Der Vortrag von Christoph Schmeling-Kludas bildete den Abschluss der Tagung. Sein Rückblick auf die Gründung der AIM öffnete einen persönlichen Raum für Erinnerungen, die einige Anwesende im Saal teilten. Das berufliche Leben war sehr erfolgreich und voller intensiver Begegnungen. Für jüngere Teilnehmer:innen wurden historische Entwicklungsstränge deutlich. Christoph Schmeling-Kludas war an der Integration von patientenzentrierter Medizin in die Regelversorgung eines Hamburger Krankenhauses beteiligt und hat später die Aufgaben einer Ärztlichen Krankenhausgeschäftsführung ausgefüllt. Sein Fazit war, dass es deutlich negative Effekte der Digitalisierung auf das Befinden und die Motivation von Mitarbeiterinnen und Mitarbeiter gibt.
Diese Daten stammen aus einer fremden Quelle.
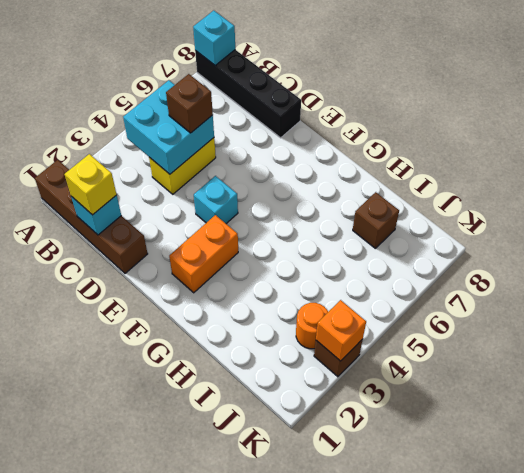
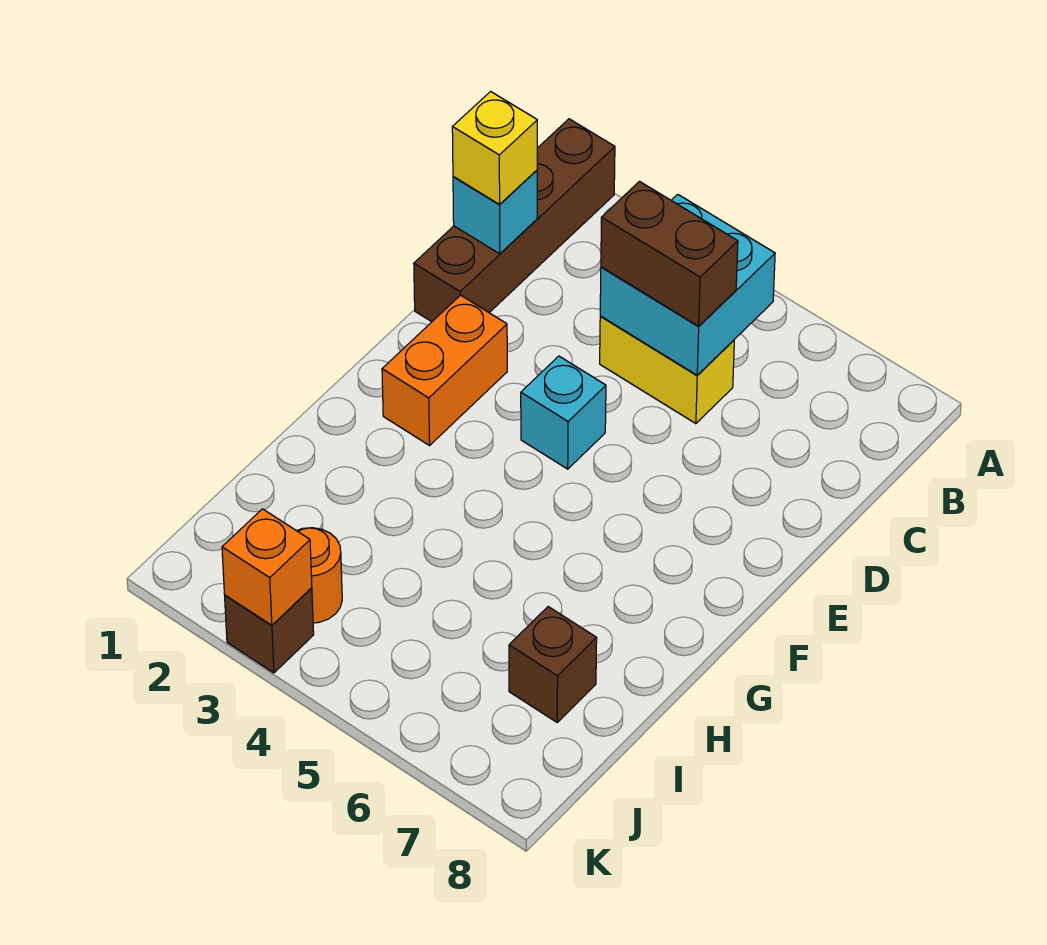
black brick A8:D8 level 1 -> none
cyan brick A8 level 2 -> none
brown brick C5 level 3 -> brown brick C4:C5 level 3
orange brick F2:F3 level 1 -> orange brick E2:F2 level 1

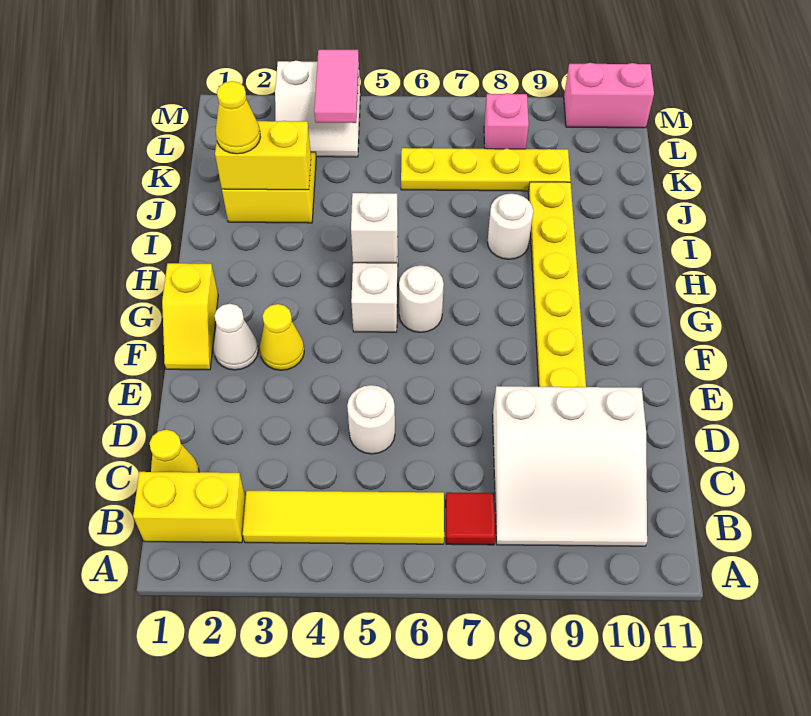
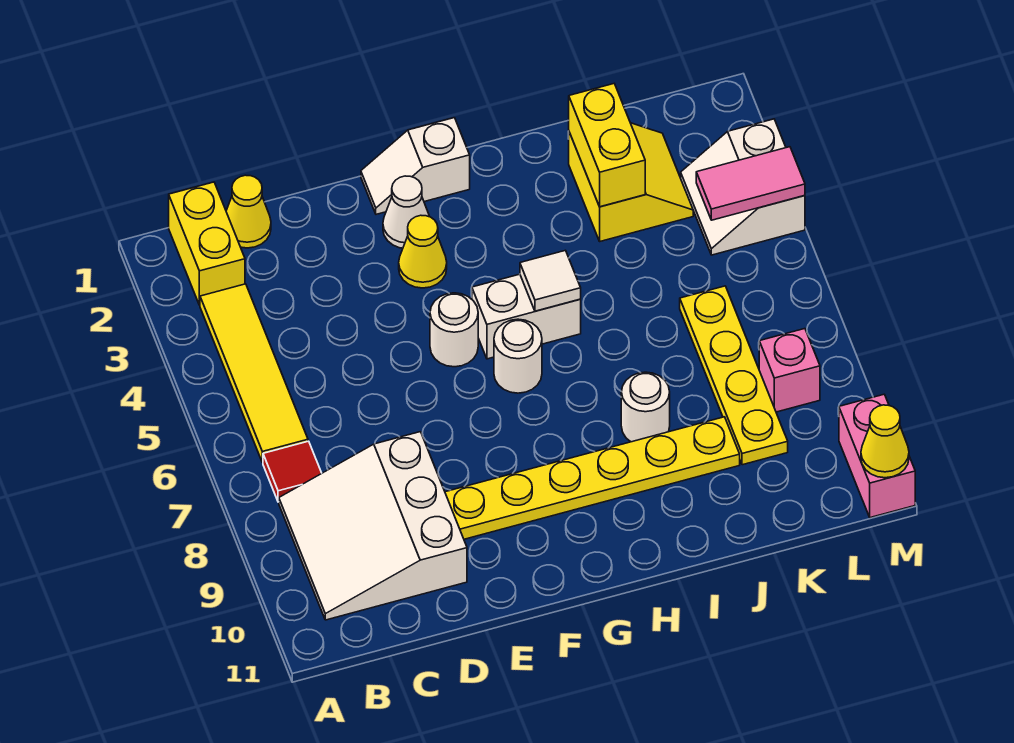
white round brick D5 level 1 -> white round brick F5 level 1
yellow slope F1:G1 level 1 top G -> white slope F1:G1 level 1 top G
white brick H5 level 2 -> white tile H5 level 2
yellow cone J2 level 3 -> yellow cone M11 level 2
Geschäftsführungen können diese Auswirkungen verschärfen und auch reduzieren und abmildern. Er berichtete. dass er Solidarität unter den Geschäftsführern erlebte und das in komplexen, schwierigen Prozessen hilfreich war.

Die 22. Jahrestagung in Hamburg fand unter ungewöhnlichen Bedingungen statt. Sie war von intensiver Zusammenarbeit in der Vorbereitungsgruppe und dem Vorstand getragen. Die Entscheidung zur Präsenzveranstaltung war situativ begründet und hat sich bewährt. Wir mussten im Nachhinein die Erfahrung verkraften, dass mehrere Kolleg:innen an Covid-19 erkrankten. So kam das Thema der Pandemie nicht nur über das Hygiene-Konzept zur Geltung, sondern auch durch die Konfrontation mit der geteilten Wirklichkeit der Ansteckungskraft des Covid-19-Virus. Als Teilnehmerin der Vorbereitungsgruppe (weiterhin Christine Schroth der Zweite, Marén Möhring, Philipp Herzog und Jens Prager) und  Covid-Betroffene blicke ich auf intensive Zeiten zurück und nehme einen Lernprozess wahr, der noch lange fortdauern wird.